Mijn bord zegt “Yellow fever is not flattering”, want Aziatische vrouwen horen geen fetisj te zijn. Het is al een paar keer gebeurd dat jongens op Tinder naar me stuurden dat ze ‘yellow fever’ hadden en dat ik het enige medicijn was. Of mannen die zeggen dat ze zichzelf niet in controle kunnen houden bij Aziatische vrouwen. Daarnaast heb ik ook racistisch geweld meegemaakt. Ik kwam samen met een vriendin terug van een club. De vrouw die achter ons in de bus zat noemde ons “ching chong” en trok aan ons haar.
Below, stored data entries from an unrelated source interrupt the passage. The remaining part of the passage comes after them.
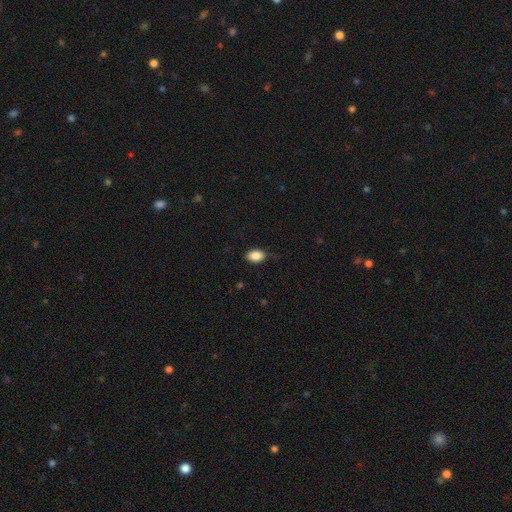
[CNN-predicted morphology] Smooth or featured: smooth — 87% (star or artifact — 8%)
How rounded: in between — 86% (round — 12%)
Merging: none — 76% (minor disturbance — 20%)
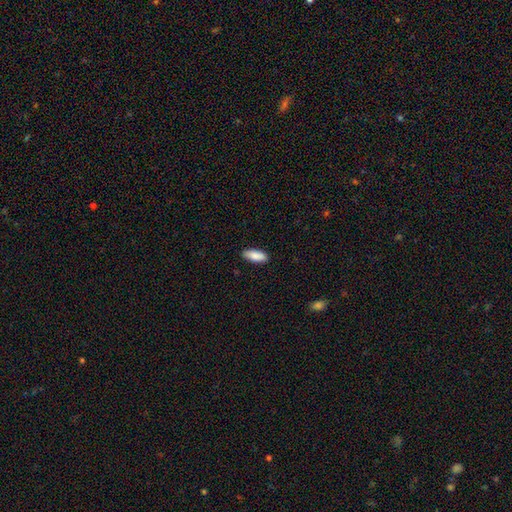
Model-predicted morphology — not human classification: Smooth or featured: smooth — 88% (featured or disk — 6%)
How rounded: in between — 79% (cigar-shaped — 20%)
Merging: none — 88% (minor disturbance — 9%)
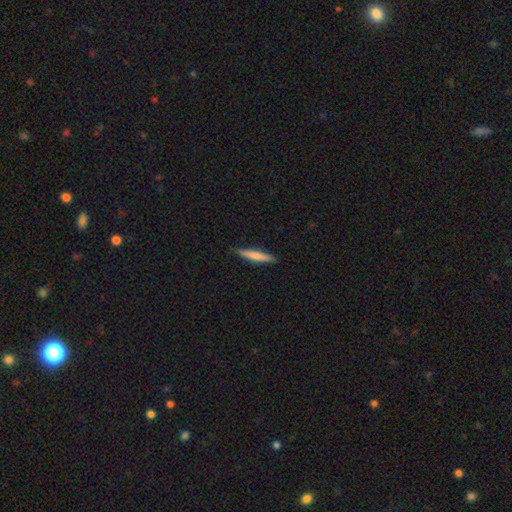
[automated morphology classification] This is likely a smooth galaxy (66%). How rounded: clearly cigar-shaped (93%). Merging: clearly none (89%).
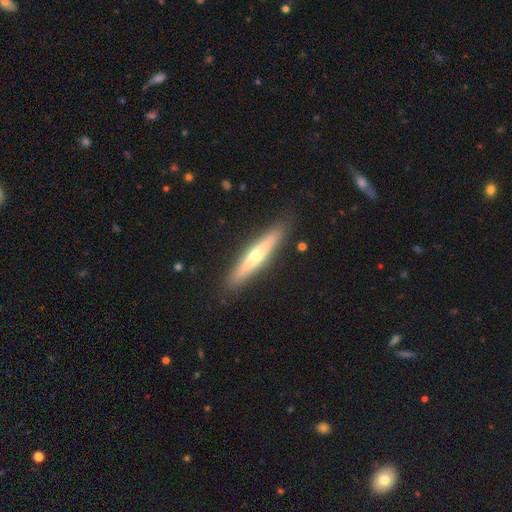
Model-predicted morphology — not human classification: smooth-or-featured: featured or disk: 56% | smooth: 38% | star or artifact: 6%
  disk-edge-on: yes: 93% | no: 7%
    edge-on-bulge: rounded: 80% | none: 17% | boxy: 4%
  merging: none: 88% | minor disturbance: 9% | major disturbance: 2% | merger: 1%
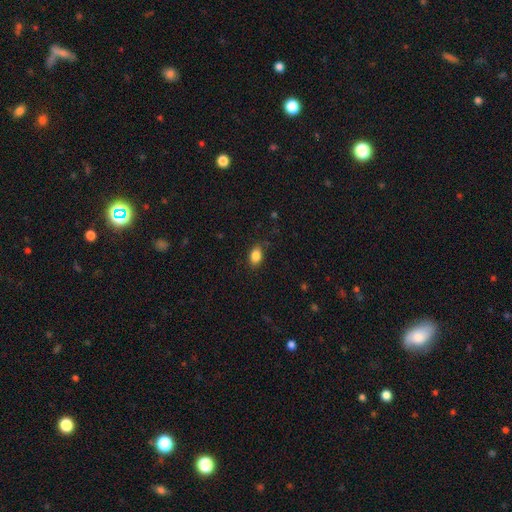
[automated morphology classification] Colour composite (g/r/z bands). It shows a smooth galaxy with no disk features (86%) that is in between round and cigar-shaped (83%). Merging: none (82%).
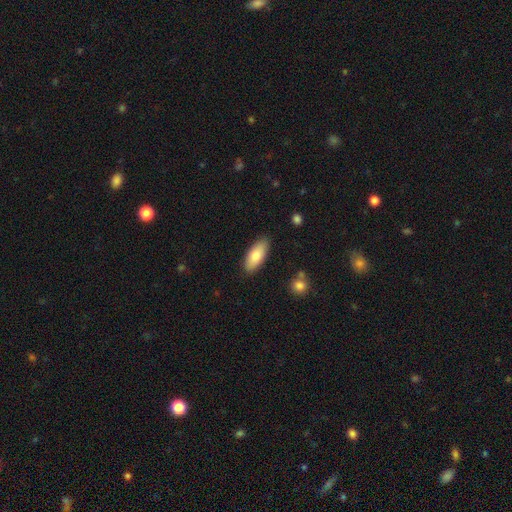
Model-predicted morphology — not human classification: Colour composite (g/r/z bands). It shows a smooth galaxy with no disk features (80%) that is in between round and cigar-shaped (82%). Merging: none (86%).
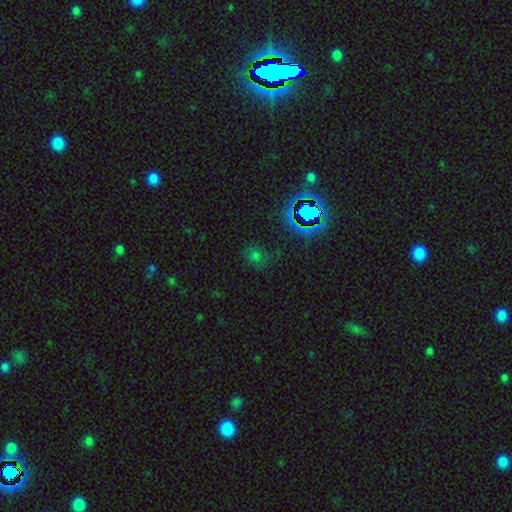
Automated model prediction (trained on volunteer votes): Smooth or featured? Predicted: smooth (p=0.47). Merging? Predicted: none (p=0.75).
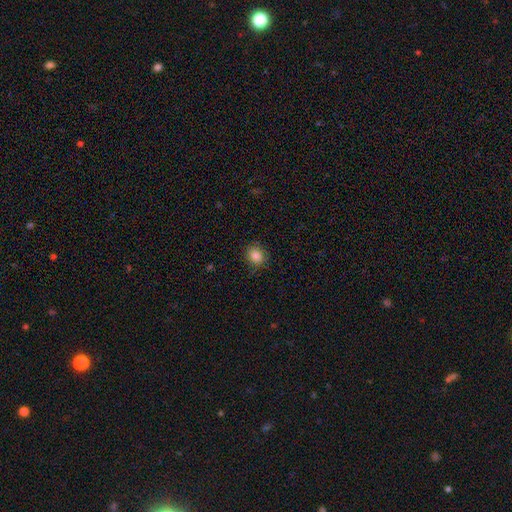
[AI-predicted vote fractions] This is clearly a smooth galaxy (85%). How rounded: likely round (69%). Merging: clearly none (87%).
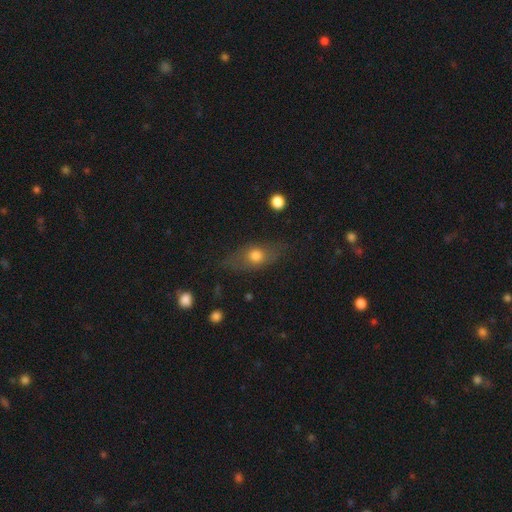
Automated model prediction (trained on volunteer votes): smooth-or-featured: smooth: 61% | featured or disk: 28% | star or artifact: 11%
  how-rounded: in between: 60% | round: 22% | cigar-shaped: 18%
  merging: none: 71% | minor disturbance: 19% | major disturbance: 8% | merger: 2%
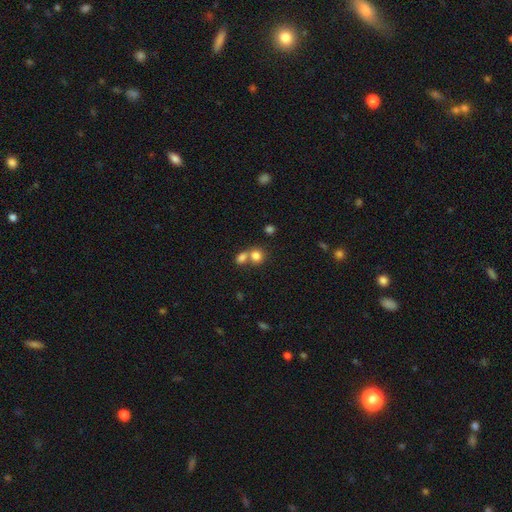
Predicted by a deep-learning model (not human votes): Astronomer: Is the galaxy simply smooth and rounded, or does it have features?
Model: smooth — 80%.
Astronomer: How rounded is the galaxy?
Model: round — 71%.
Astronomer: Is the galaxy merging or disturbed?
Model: merger — 50% (runner-up: none, 39%).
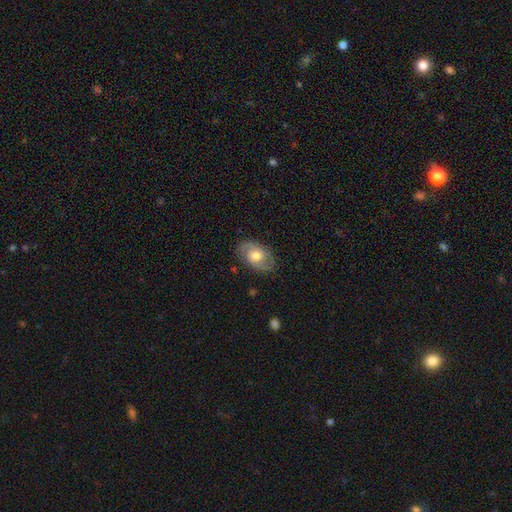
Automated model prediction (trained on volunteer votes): featured or disk 51%, smooth 43%, star or artifact 7%. Down the decision tree: edge-on disk — no (94%); merging — none (80%).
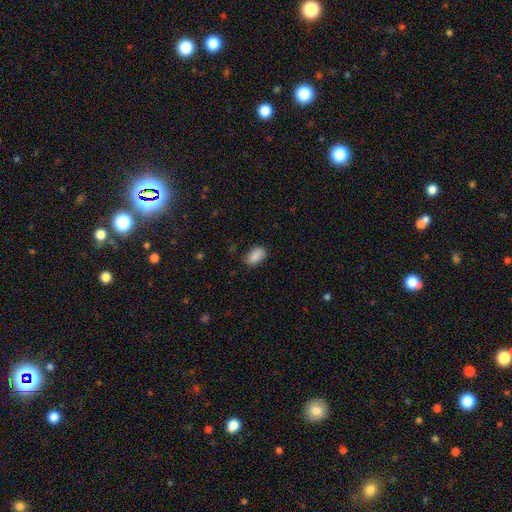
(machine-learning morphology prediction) Smooth or featured? Predicted: smooth (p=0.88). How rounded? Predicted: in between (p=0.93). Merging? Predicted: none (p=0.79).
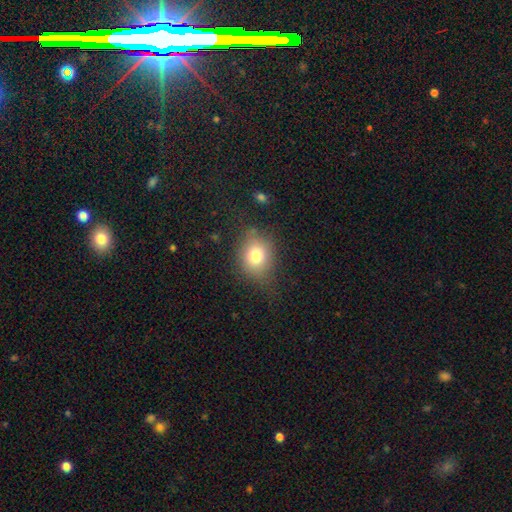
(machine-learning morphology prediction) The model was most divided on "how rounded": round: 53%, in between: 46%, cigar-shaped: 1%. More confident: smooth or featured — smooth (76%); merging — none (69%).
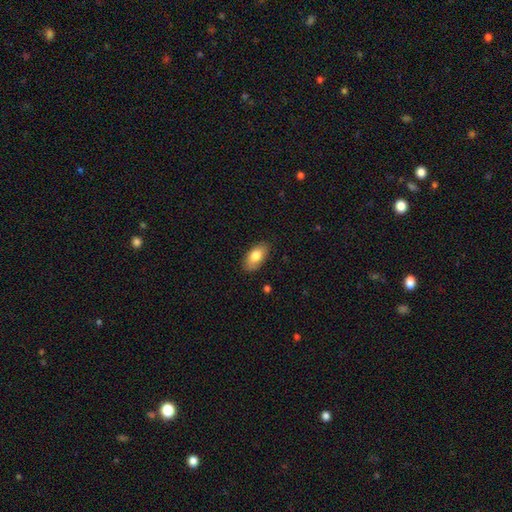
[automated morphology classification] The model was most divided on "smooth or featured": smooth: 81%, featured or disk: 13%, star or artifact: 6%. More confident: how rounded — in between (93%); merging — none (85%).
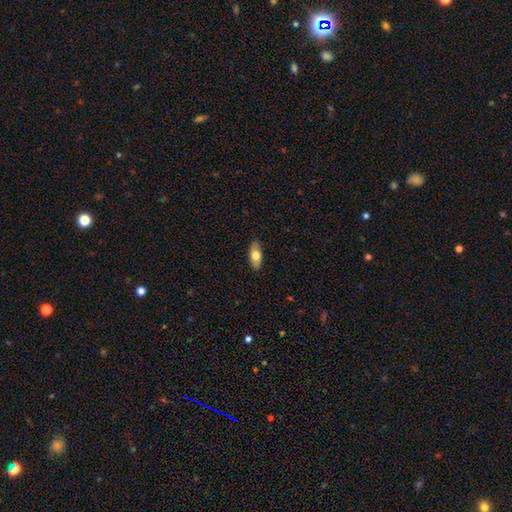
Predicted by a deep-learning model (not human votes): Q: Smooth or featured?
A: smooth (73%); runner-up: featured or disk (20%)
Q: How rounded?
A: in between (86%); runner-up: cigar-shaped (11%)
Q: Merging?
A: none (88%); runner-up: minor disturbance (9%)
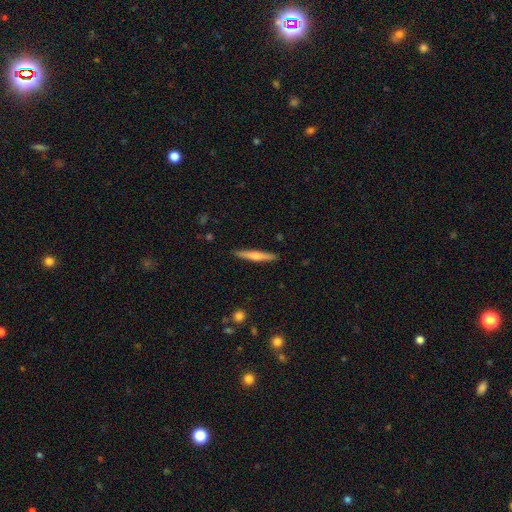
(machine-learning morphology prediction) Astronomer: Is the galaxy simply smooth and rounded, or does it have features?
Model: smooth — 57% (runner-up: featured or disk, 38%).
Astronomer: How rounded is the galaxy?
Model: cigar-shaped — 94%.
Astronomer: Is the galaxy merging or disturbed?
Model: none — 90%.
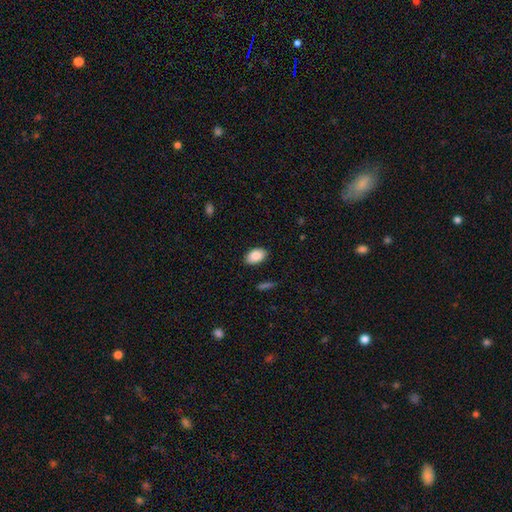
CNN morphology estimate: smooth-or-featured: smooth: 89% | star or artifact: 7% | featured or disk: 5%
  how-rounded: in between: 92% | round: 6% | cigar-shaped: 1%
  merging: none: 86% | minor disturbance: 10% | major disturbance: 2% | merger: 1%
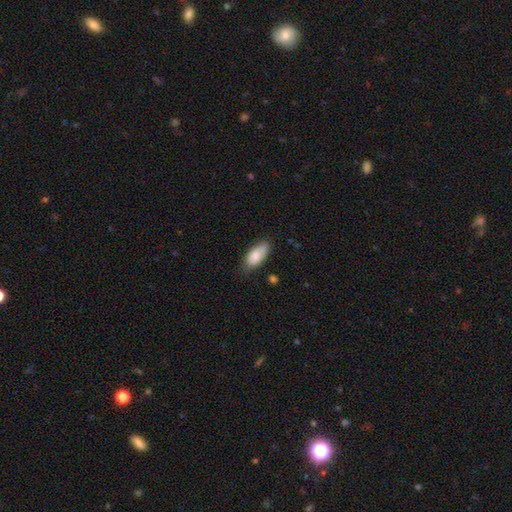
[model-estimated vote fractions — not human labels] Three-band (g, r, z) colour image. It shows a smooth galaxy with no disk features (82%) that is in between round and cigar-shaped (90%). Merging: none (68%).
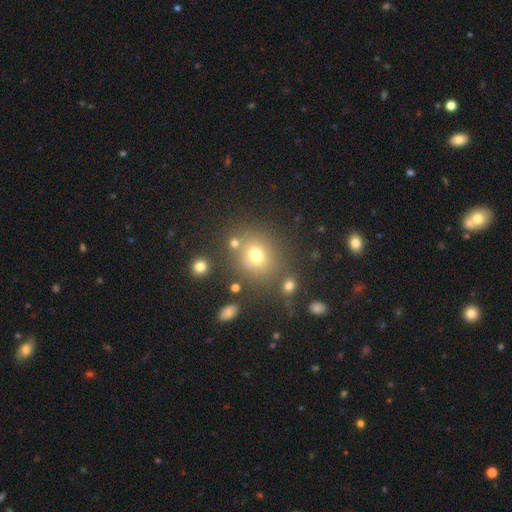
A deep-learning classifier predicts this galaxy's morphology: smooth-or-featured: smooth: 70% | star or artifact: 18% | featured or disk: 12%
  how-rounded: round: 72% | in between: 26% | cigar-shaped: 1%
  merging: none: 71% | minor disturbance: 12% | merger: 11% | major disturbance: 6%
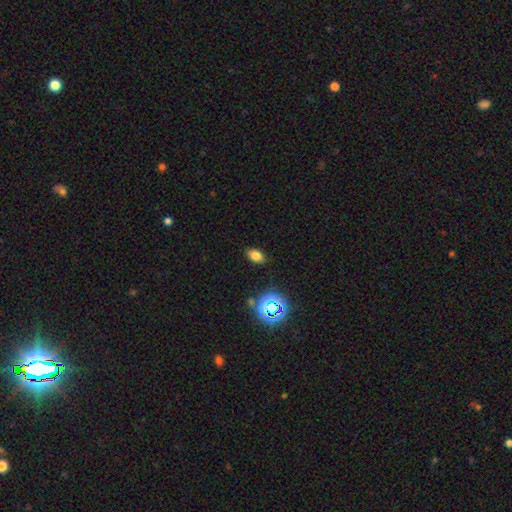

We zeiden dat ze moest stoppen, maar vervolgens begon ze tegen onze stoelen aan te trappen. Toen we bij onze bushalte uitstapten, volgde ze ons naar buiten en sloeg ze ons. Pas toen hielpen andere mensen ons. En dat is ook een probleem: we worden niet geholpen. Als dit soort dingen gebeuren, kunnen we met niemand praten. Ik wil een veilige plek waar we onze ervaringen kwijt kunnen en waar we serieus genomen worden.